**Task prompt:**
Each line holding the string "عملکرد" is to be copied from the data.

== Data for the task ==

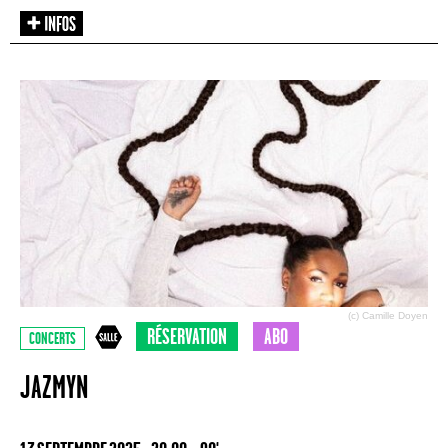
(c) Camille Doyen
RÉSERVATION
ABO
CONCERTS
JAZMYN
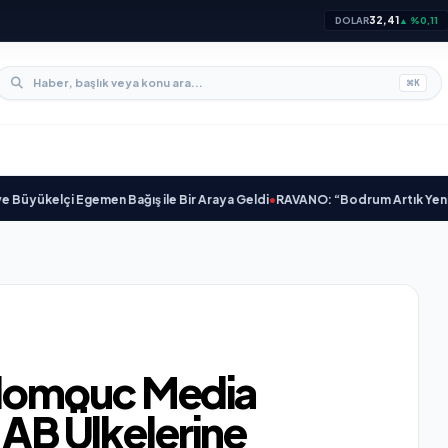
32,41
DOLAR
▲ %0,11
⌘
K
ükelçi Egemen Bağış ile Bir Araya Geldi
•
RAVANO: “Bodrum Artık Yeni St. Tro
lomouc Media
 AB Ülkelerine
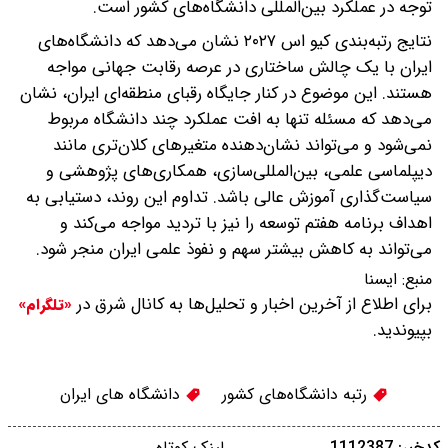
توجه در عملکرد بین‌المللی دانشگاه‌های کشور است.
نتایج رتبه‌بندی کیو اس ۲۰۲۷ نشان می‌دهد که دانشگاه‌های
ایران با یک چالش ساختاری در عرصه رقابت جهانی مواجه
هستند. این موضوع در کنار جایگاه رقبای منطقه‌ای ایران، نشان
می‌دهد که مسئله تنها به افت عملکرد چند دانشگاه مربوط
نمی‌شود و می‌تواند نشان‌دهنده متغیرهای کلان‌تری مانند
دیپلماسی علمی، بین‌المللی‌سازی، همکاری‌های پژوهشی و
سیاست‌گذاری آموزش عالی باشد. تداوم این روند، دستیابی به
اهداف برنامه هفتم توسعه را نیز با تردید مواجه می‌کند و
می‌تواند به کاهش بیشتر سهم و نفوذ علمی ایران منجر شود.
منبع:
ايسنا
برای اطلاع از آخرین اخبار و تحلیل‌ها به کانال شرق در
«تلگرام»
بپیوندید.
رتبه دانشگاه‌های کشور
دانشگاه های ایران
کدخبر: 1112387
لینک کوتاه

===

**Task solution:**
توجه در عملکرد بین‌المللی دانشگاه‌های کشور است.
می‌دهد که مسئله تنها به افت عملکرد چند دانشگاه مربوط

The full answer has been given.